Monday, December 15, 2014
Review: Gifts For The One Who Comes After by Helen Marshall
Helen Marshall is an author I have heard of the last few years, but I had yet to read anything by her until this summer, when I sat down with Ellen Datlow's Fearful Symmetries. Marshall's story, In The Year of Omens was one of the highlights of the anthology for me, and therefore had me quite excited to check out her forthcoming collection.
Published by the ever wonderful ChiZine Publications, Gifts for the One Who Comes After contains seventeen stories without a mediocre one in the bunch.
Marshall is a masterful storyteller, penning stories that manage to be creepy and beautiful at the same time. Her fiction hits hard emotionally, bringing to mind the debut collections from Nathan Ballingrud and Livia Llewellyn. The stories explore many themes, among them family, dysfunction, inherited guilt, growing up, and regrets. Her writing comes across as honest, and fearless, qualities which elevate her writing into the topmost tier of weird fiction being written today.
A few of my favorite stories:
In The Hanging Game a woman revisits her childhood and a dangerous game her and others would play. The game was a sort of sacred rite of passage, and more of a ritual than a game. Inherited guilt also comes into play and the story explores the idea of children paying for the sins of their parents.
Secondhand Magic opens with what seems to be a classic, mid-century, suburban neighborhood, but things take a darker turn when a kid magician gets on the bad side of a spiteful woman who knows how to use real magic. It's a heartbreaking story.
Lessons in The Raising of Household Objects is another story where family is front and center. A young girl narrates a story in which her mother is pregnant with twins and the girl is terrified of the twins and of their imminent birth. The story plays out like a nightmare, an anxiety dream the girl is having, as the story goes further and further into the surreal.
Family is at the forefront again in All My Love, a Fishhook.
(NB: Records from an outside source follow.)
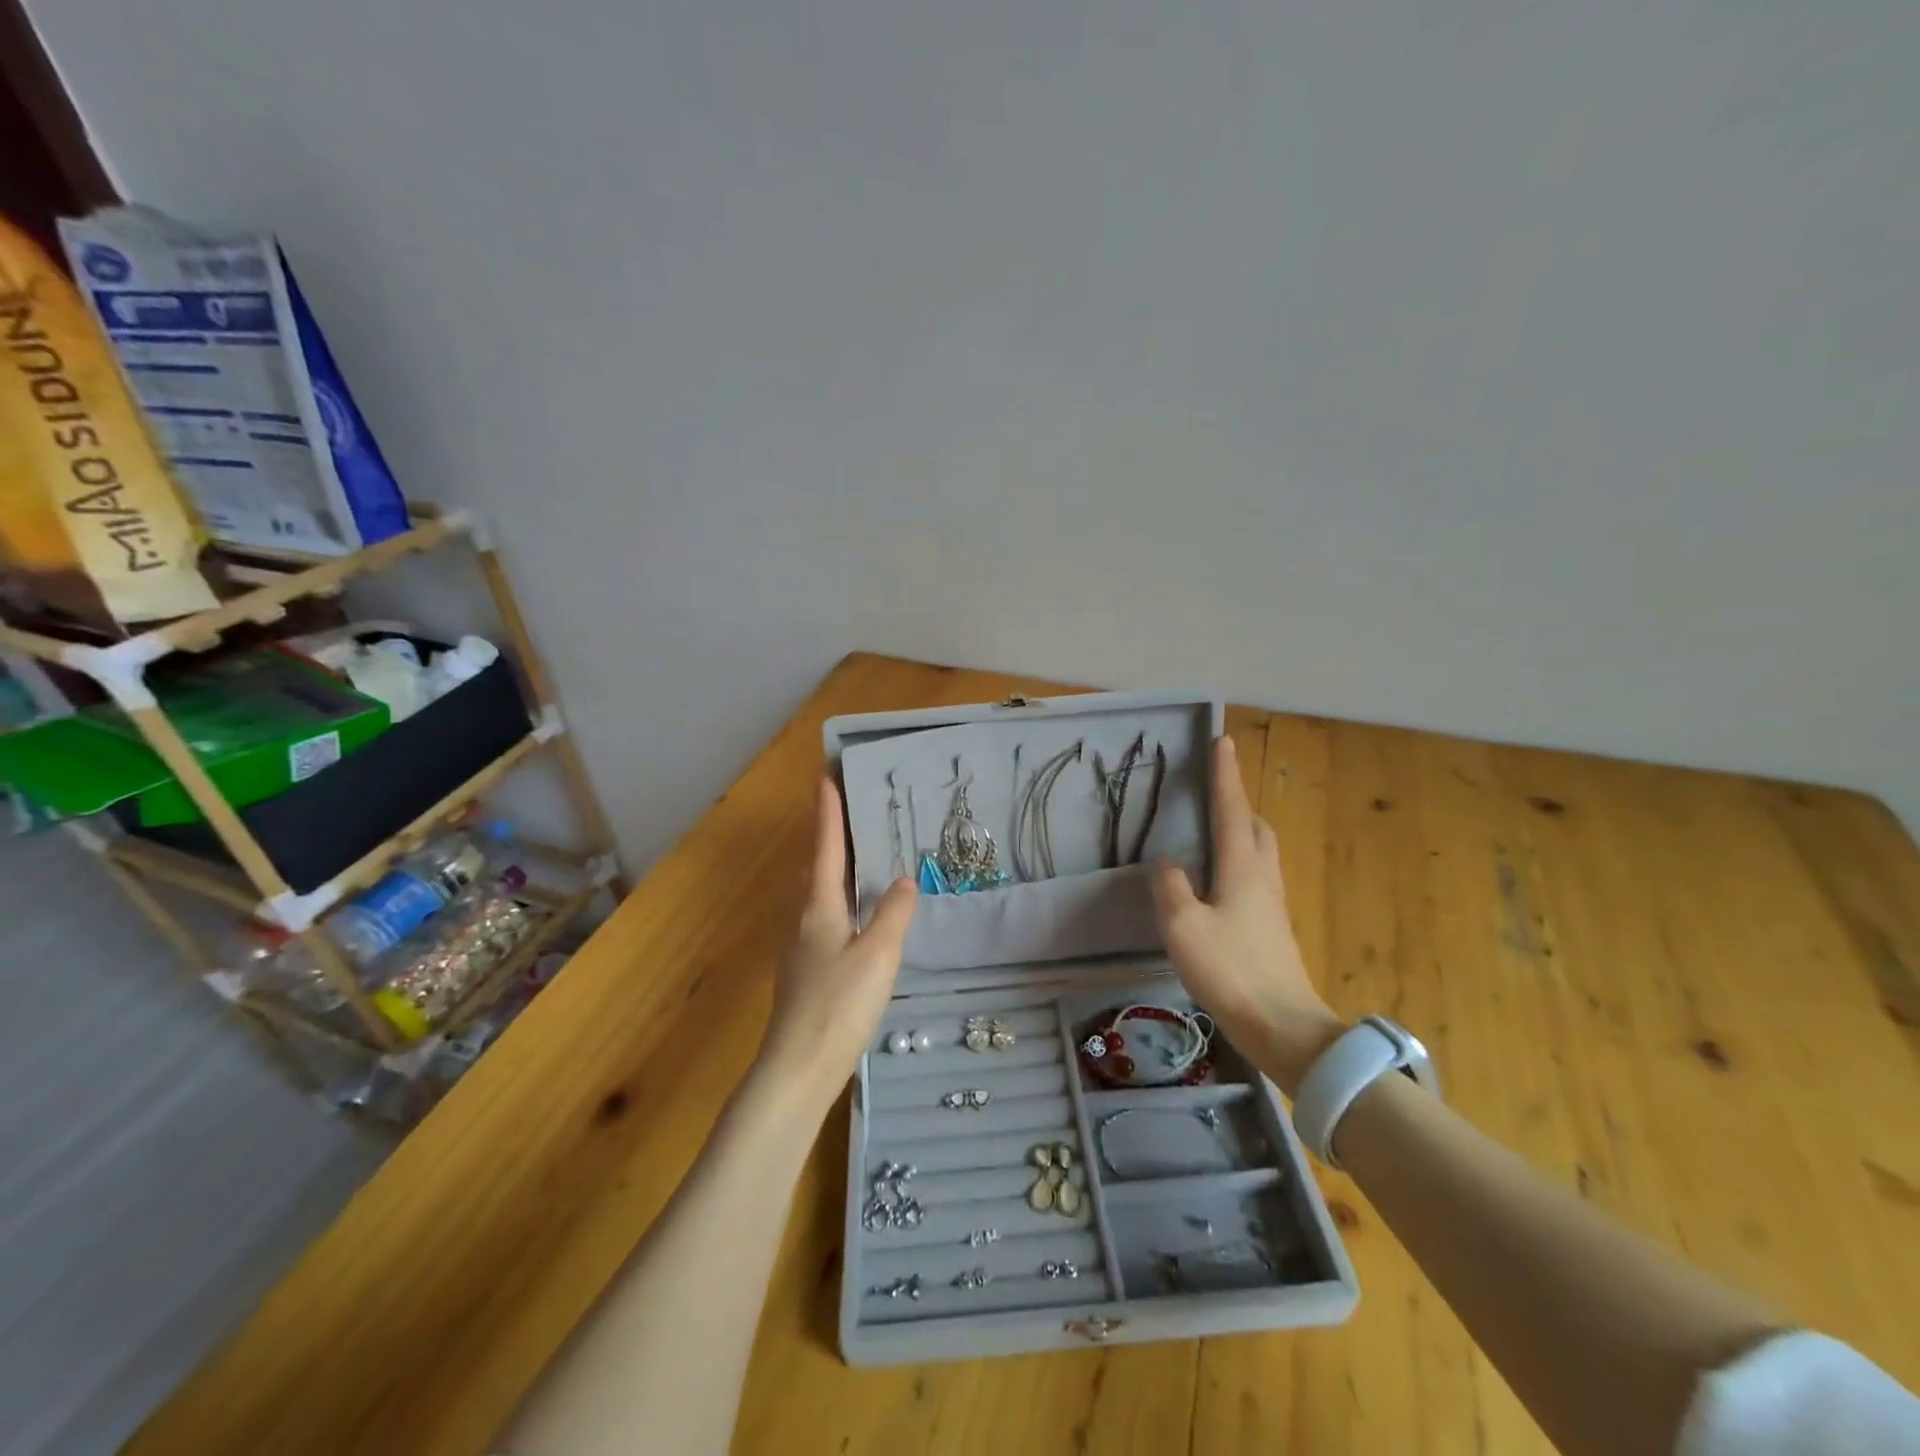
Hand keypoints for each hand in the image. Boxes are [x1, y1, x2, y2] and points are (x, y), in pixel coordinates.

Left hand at [754, 778, 918, 1112]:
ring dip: (832, 870)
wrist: (798, 1070)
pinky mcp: (807, 976)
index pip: (826, 849)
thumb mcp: (877, 956)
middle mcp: (805, 922)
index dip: (827, 813)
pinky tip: (855, 920)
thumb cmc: (838, 1006)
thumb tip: (903, 879)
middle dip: (828, 837)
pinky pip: (825, 922)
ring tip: (854, 858)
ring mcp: (802, 950)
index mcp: (819, 909)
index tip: (824, 776)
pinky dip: (839, 903)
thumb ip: (893, 915)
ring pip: (818, 897)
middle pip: (816, 869)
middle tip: (845, 810)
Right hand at [1151, 736, 1343, 1096]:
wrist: (1284, 1026)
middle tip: (1215, 796)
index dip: (1224, 774)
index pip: (1231, 808)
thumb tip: (1169, 862)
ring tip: (1215, 837)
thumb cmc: (1230, 970)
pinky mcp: (1274, 929)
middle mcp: (1264, 877)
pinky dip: (1241, 864)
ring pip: (1261, 853)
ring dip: (1242, 834)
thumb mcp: (1183, 925)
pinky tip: (1221, 886)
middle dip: (1239, 804)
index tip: (1222, 740)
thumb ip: (1171, 886)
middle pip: (1257, 827)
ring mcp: (1274, 904)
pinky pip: (1258, 878)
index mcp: (1242, 867)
A man tries to come to terms with the troubled relationship he has with his father and his own son.
The title story is one of the best weird fiction stories of 2014. A town is plagued by "omens," Everyone has their own individual one, which ends in their death. The main character is a young teenager, and is struggling as she wants her own omen and feels left behind as hers refuses to manifest. Another beautiful, dark, sad story.
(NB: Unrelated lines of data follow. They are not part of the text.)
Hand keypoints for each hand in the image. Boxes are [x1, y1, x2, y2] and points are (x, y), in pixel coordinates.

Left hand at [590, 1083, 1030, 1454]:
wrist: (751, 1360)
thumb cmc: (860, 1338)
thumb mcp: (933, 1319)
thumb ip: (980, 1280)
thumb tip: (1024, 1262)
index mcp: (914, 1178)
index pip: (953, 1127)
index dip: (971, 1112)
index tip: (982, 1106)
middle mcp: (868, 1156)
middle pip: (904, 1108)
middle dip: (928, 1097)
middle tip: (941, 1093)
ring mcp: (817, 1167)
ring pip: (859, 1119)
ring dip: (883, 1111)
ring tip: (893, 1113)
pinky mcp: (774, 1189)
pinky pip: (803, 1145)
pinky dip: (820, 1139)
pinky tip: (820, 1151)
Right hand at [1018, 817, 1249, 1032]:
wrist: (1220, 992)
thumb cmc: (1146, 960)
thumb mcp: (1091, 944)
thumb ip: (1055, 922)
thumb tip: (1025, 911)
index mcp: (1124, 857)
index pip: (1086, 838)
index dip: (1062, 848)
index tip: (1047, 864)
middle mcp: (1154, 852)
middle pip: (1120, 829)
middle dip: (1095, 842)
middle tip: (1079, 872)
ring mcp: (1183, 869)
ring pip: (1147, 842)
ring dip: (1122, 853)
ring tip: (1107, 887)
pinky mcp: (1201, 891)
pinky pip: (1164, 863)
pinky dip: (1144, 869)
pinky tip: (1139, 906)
The Santa Claus Parade has forever changed the way I will view street corner and department store Santas.
The Zhanell Adler Brass Spyglass is another sad story about a boy struggling to cope with his parent's divorce.
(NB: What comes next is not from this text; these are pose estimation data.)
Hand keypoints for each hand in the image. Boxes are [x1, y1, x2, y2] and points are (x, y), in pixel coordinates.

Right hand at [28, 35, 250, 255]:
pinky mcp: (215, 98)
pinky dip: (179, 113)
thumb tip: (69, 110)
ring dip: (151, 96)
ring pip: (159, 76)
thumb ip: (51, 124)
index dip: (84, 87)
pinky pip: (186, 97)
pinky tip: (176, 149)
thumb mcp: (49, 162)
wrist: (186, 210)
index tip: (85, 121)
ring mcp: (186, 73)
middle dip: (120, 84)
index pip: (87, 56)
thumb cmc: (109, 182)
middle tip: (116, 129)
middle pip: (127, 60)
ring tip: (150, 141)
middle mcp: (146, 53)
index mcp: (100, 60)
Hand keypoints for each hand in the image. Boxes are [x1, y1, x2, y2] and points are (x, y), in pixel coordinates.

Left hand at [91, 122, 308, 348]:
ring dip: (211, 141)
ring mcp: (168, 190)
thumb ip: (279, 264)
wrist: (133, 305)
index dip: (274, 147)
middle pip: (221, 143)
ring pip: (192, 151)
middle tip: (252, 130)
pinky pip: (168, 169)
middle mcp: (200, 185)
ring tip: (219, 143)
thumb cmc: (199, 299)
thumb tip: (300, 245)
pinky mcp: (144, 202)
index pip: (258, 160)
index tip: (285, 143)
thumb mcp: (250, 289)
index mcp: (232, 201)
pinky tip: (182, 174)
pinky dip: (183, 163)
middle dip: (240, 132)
In Crossroads and Gateways Marshall makes use of African myth to tell a fable of love.
Readers take a trip to a creepy South African house in Ship House, another story in which family and inherited guilt take the forefront. This one is also run through with the creepy Rumpelstiltskin fairy tale.
Supply Limited, Act Now is a melancholic story of growing up, and follows a group of young boys as they get their hands on a real shrink ray.
More family tension exists in In The Moonlight, the Skin of You, which follows a girl who stays with her father after her mother abandons them. They live in a rugged, logging community, and things change when a mysterious girl arrives.
The Gallery of the Eliminated is about a boy whose father brings him to a mysterious, magical place in the wake of a family tragedy.
Helen Marshall's writing evokes feeling of love, beauty, guilt, yearning, regret, and sadness. She understands the complex family relationships that exists and explores them fearlessly. This is a must have collection for fans of weird literature, and is easily one of 2014's best books.